Count - a time counted out by a ring official subsequent to an event in a bout.
Originally, in 18th century English boxing and subsequently, a count of 30 seconds was allowed for a downed man to get back to the mark, or he was beaten. There were no rounds as we know them: as soon as a man went down, the count started; it stopped when the downed man reached his mark (a line scratched in the turf of the ring, or marked on the baords if the ring had a timber floor) or at 30 seconds, signalling a win for the standing opponent.
Since fights could easily go to 40 rounds in the bareknuckle era of English (then international) fights, it means that one man must have gone down 20 times or more. However, a knee touching the ground was counted as the end of a round, so not all of these instances would be a knockdown from a blow. Of course, throws were allowed too, so some rounds ended on a throw.
In early fights such as those in James Figg's era, boxers would accasionally continue on the ground after one or both fell, since there were no rules.

Counter-punching - a defensive method by which a boxer evades or blocks an attack and strikes back. The best counterpunches are almost simultaneous. Efficient counters score because the attacker is unable to block the counter.
A counterpuncher is a boxer who prefers to defend and counter.

Croydon Boxing System - a hybrid boxing system developed in south London gyms and principally at the Croydon Gym (Sir Philip Game Centre) between about 1978 and 1988. It combines modern boxing, old English boxing and its integral wrestling, Thai boxing and assorted techique from other sources. Its aim is to provide exceptionally effective multiple opponent defence along with the capacity to compete in various contest formats in order to improve fighting ability. Its unique features at the time of its development are the old bareknuckle fist positions, combining boxing with wrestling, and training methods such as the Bundle (a padded-up no-rules multiple opponent sparring exercise in the ring that simulates a mob fight).

Curved blow - one old term for a hook punch.

Declined fist - a fist position at the punch endpoint: a horizontal fist position with the index finger knuckle lower than the little finger knuckle, instead of being level. The decline fist is seen (1) at the endpoint of a downward hook; and (2) in a screw punch with extra twist at the end, to get more cutting potential (there is no power gain).

Defence - modern boxing's defence is far better than that in old boxing. For these kinds of issues, see: Footwork.

PROBLEM 1:
Rewrite the part of the boxing glossary that begins at the words "Originally, in 18th" and stops after "the standing opponent.", putting "10 seconds" in place of "30 seconds" everywhere it appears.
PROBLEM 2:
According to the boxing glossary, during which years was the Croydon Boxing System developed?

RAW DATA:
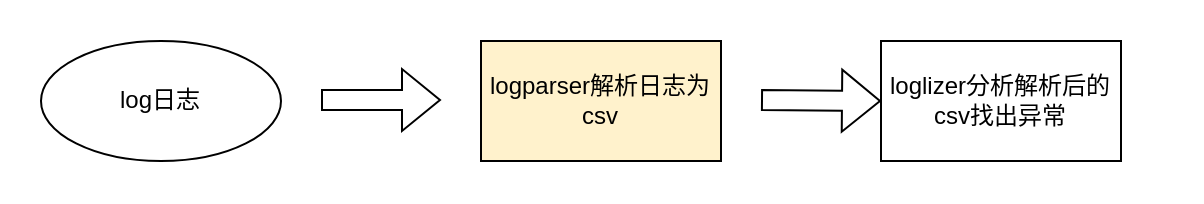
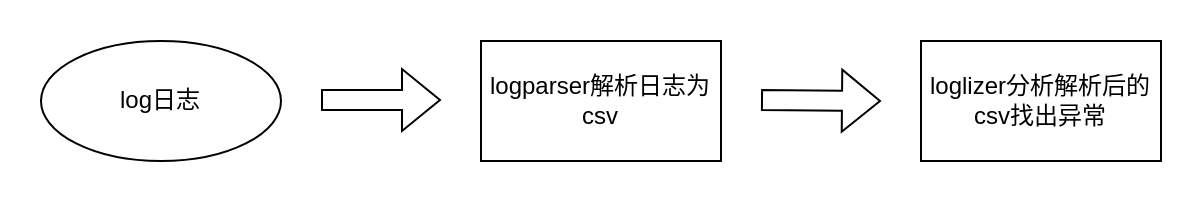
  <mxCell id="0" />
  <mxCell id="1" parent="0" />
  <mxCell id="2" value="log日志" style="ellipse;whiteSpace=wrap;html=1;" vertex="1" parent="1"><mxGeometry x="20" y="20" width="120" height="60" as="geometry" /></mxCell>
  <mxCell id="3" value="" style="shape=flexArrow;endArrow=classic;html=1;rounded=0;" edge="1" parent="1"><mxGeometry width="50" height="50" relative="1" as="geometry"><mxPoint x="160" y="49.5" as="sourcePoint" /><mxPoint x="220" y="49.5" as="targetPoint" /></mxGeometry></mxCell>
- <mxCell id="4" value="logparser解析日志为csv" style="rounded=0;whiteSpace=wrap;html=1;fillColor=#fff2cc;" vertex="1" parent="1"><mxGeometry x="240" y="20" width="120" height="60" as="geometry" /></mxCell>
+ <mxCell id="4" value="logparser解析日志为csv" style="rounded=0;whiteSpace=wrap;html=1;" vertex="1" parent="1"><mxGeometry x="240" y="20" width="120" height="60" as="geometry" /></mxCell>
  <mxCell id="5" value="" style="shape=flexArrow;endArrow=classic;html=1;rounded=0;" edge="1" parent="1"><mxGeometry width="50" height="50" relative="1" as="geometry"><mxPoint x="380" y="49.5" as="sourcePoint" /><mxPoint x="440" y="50" as="targetPoint" /></mxGeometry></mxCell>
- <mxCell id="6" value="loglizer分析解析后的csv找出异常" style="rounded=0;whiteSpace=wrap;html=1;" vertex="1" parent="1"><mxGeometry x="440" y="20" width="120" height="60" as="geometry" /></mxCell>
+ <mxCell id="6" value="loglizer分析解析后的csv找出异常" style="rounded=0;whiteSpace=wrap;html=1;" vertex="1" parent="1"><mxGeometry x="460" y="20" width="120" height="60" as="geometry" /></mxCell>
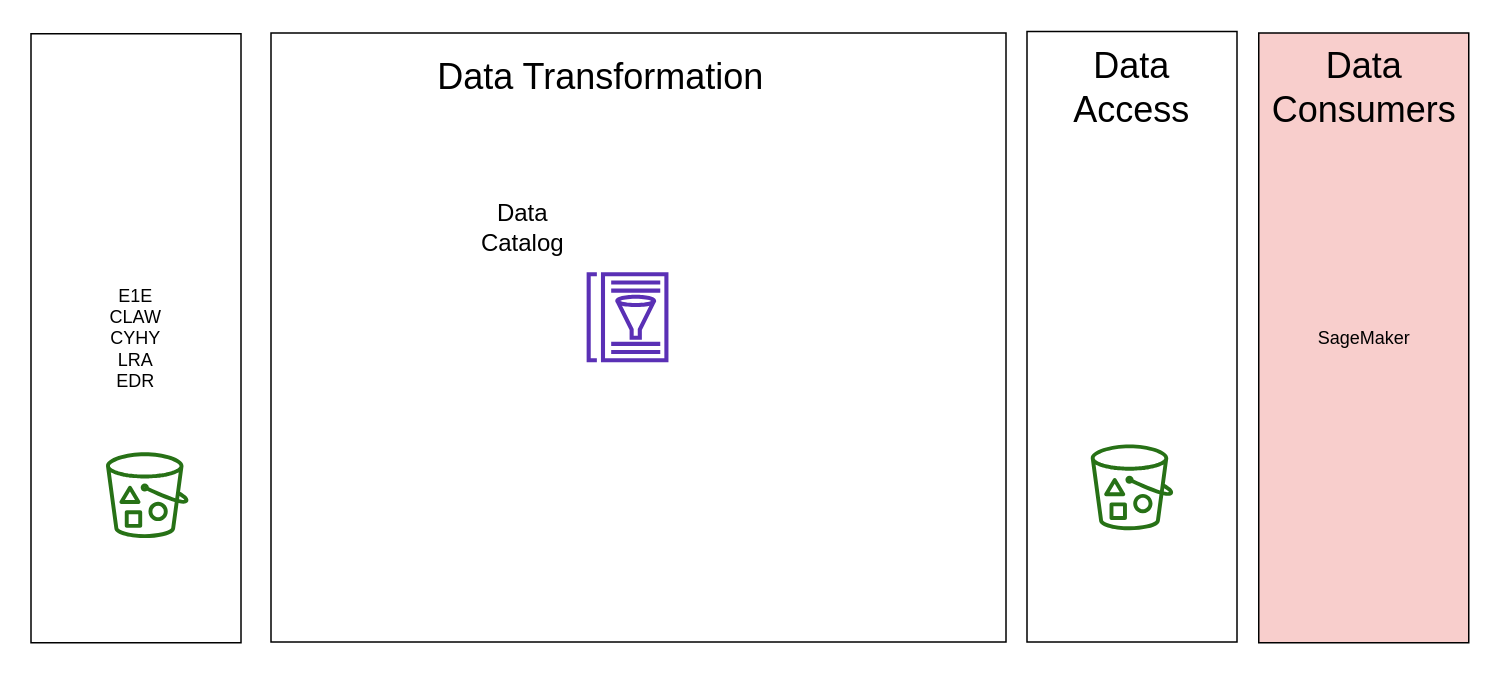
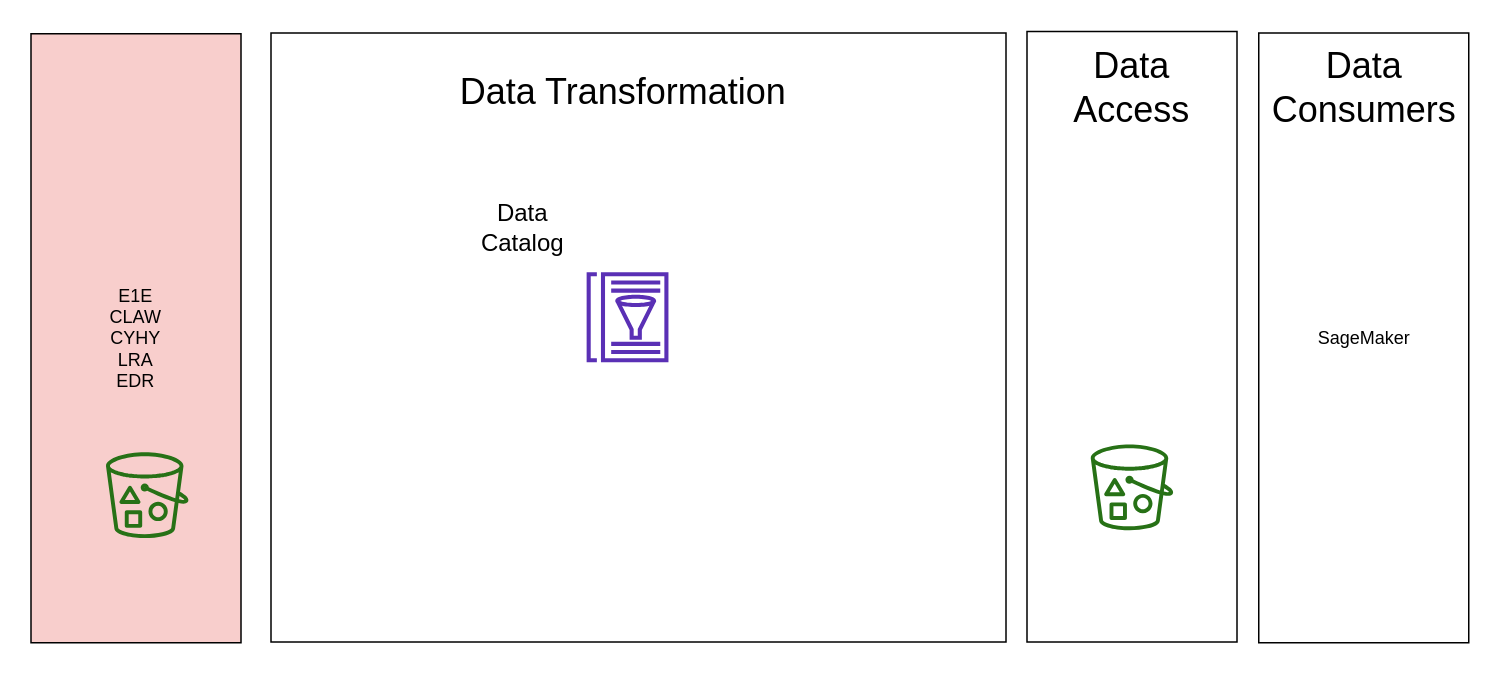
  <mxCell id="0" />
  <mxCell id="1" parent="0" />
  <mxCell id="2" value="" style="rounded=0;whiteSpace=wrap;html=1;" parent="1" vertex="1"><mxGeometry x="684" y="20.5" width="140" height="407" as="geometry" /></mxCell>
- <mxCell id="3" value="E1E&lt;br&gt;CLAW&lt;br&gt;CYHY&lt;br&gt;LRA&lt;br&gt;EDR" style="rounded=0;whiteSpace=wrap;html=1;" parent="1" vertex="1"><mxGeometry x="20" y="22" width="140" height="406" as="geometry" /></mxCell>
+ <mxCell id="3" value="E1E&lt;br&gt;CLAW&lt;br&gt;CYHY&lt;br&gt;LRA&lt;br&gt;EDR" style="rounded=0;whiteSpace=wrap;html=1;fillColor=#f8cecc;" parent="1" vertex="1"><mxGeometry x="20" y="22" width="140" height="406" as="geometry" /></mxCell>
  <mxCell id="4" value="" style="rounded=0;whiteSpace=wrap;html=1;" parent="1" vertex="1"><mxGeometry x="180" y="21.5" width="490" height="406" as="geometry" /></mxCell>
- <mxCell id="5" value="Data Transformation" style="text;html=1;strokeColor=none;fillColor=none;align=center;verticalAlign=middle;whiteSpace=wrap;rounded=0;fontSize=24;" parent="1" vertex="1"><mxGeometry x="270" y="41" width="260" height="20" as="geometry" /></mxCell>
+ <mxCell id="5" value="Data Transformation" style="text;html=1;strokeColor=none;fillColor=none;align=center;verticalAlign=middle;whiteSpace=wrap;rounded=0;fontSize=24;" parent="1" vertex="1"><mxGeometry x="285" y="51" width="260" height="20" as="geometry" /></mxCell>
  <mxCell id="6" value="" style="outlineConnect=0;fontColor=#232F3E;gradientColor=none;fillColor=#277116;strokeColor=none;dashed=0;verticalLabelPosition=bottom;verticalAlign=top;align=center;html=1;fontSize=12;fontStyle=0;aspect=fixed;pointerEvents=1;shape=mxgraph.aws4.bucket_with_objects;" parent="1" vertex="1"><mxGeometry x="70" y="301" width="55" height="57.2" as="geometry" /></mxCell>
  <mxCell id="7" value="" style="outlineConnect=0;fontColor=#232F3E;gradientColor=none;fillColor=#5A30B5;strokeColor=none;dashed=0;verticalLabelPosition=bottom;verticalAlign=top;align=center;html=1;fontSize=12;fontStyle=0;aspect=fixed;pointerEvents=1;shape=mxgraph.aws4.glue_data_catalog;" parent="1" vertex="1"><mxGeometry x="390" y="181" width="55.39" height="60" as="geometry" /></mxCell>
  <mxCell id="8" value="Data Catalog" style="text;html=1;strokeColor=none;fillColor=none;align=center;verticalAlign=middle;whiteSpace=wrap;rounded=0;fontSize=16;" parent="1" vertex="1"><mxGeometry x="327.69" y="141" width="40" height="20" as="geometry" /></mxCell>
  <mxCell id="9" value="" style="outlineConnect=0;fontColor=#232F3E;gradientColor=none;fillColor=#277116;strokeColor=none;dashed=0;verticalLabelPosition=bottom;verticalAlign=top;align=center;html=1;fontSize=12;fontStyle=0;aspect=fixed;pointerEvents=1;shape=mxgraph.aws4.bucket_with_objects;" parent="1" vertex="1"><mxGeometry x="726.5" y="295.8" width="55" height="57.2" as="geometry" /></mxCell>
- <mxCell id="10" value="SageMaker" style="rounded=0;whiteSpace=wrap;html=1;fillColor=#f8cecc;" parent="1" vertex="1"><mxGeometry x="838.5" y="21.5" width="140" height="406.5" as="geometry" /></mxCell>
+ <mxCell id="10" value="SageMaker" style="rounded=0;whiteSpace=wrap;html=1;" parent="1" vertex="1"><mxGeometry x="838.5" y="21.5" width="140" height="406.5" as="geometry" /></mxCell>
  <mxCell id="11" value="Data Access" style="text;html=1;strokeColor=none;fillColor=none;align=center;verticalAlign=middle;whiteSpace=wrap;rounded=0;fontSize=24;" parent="1" vertex="1"><mxGeometry x="689" y="48" width="130" height="20" as="geometry" /></mxCell>
  <mxCell id="12" value="Data Consumers" style="text;html=1;strokeColor=none;fillColor=none;align=center;verticalAlign=middle;whiteSpace=wrap;rounded=0;fontSize=24;" parent="1" vertex="1"><mxGeometry x="888.5" y="48" width="40" height="20" as="geometry" /></mxCell>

EXERCISE RESULT 1:
Originally, in 18th century English boxing and subsequently, a count of 10 seconds was allowed for a downed man to get back to the mark, or he was beaten. There were no rounds as we know them: as soon as a man went down, the count started; it stopped when the downed man reached his mark (a line scratched in the turf of the ring, or marked on the baords if the ring had a timber floor) or at 10 seconds, signalling a win for the standing opponent.

EXERCISE RESULT 2:
Between about 1978 and 1988.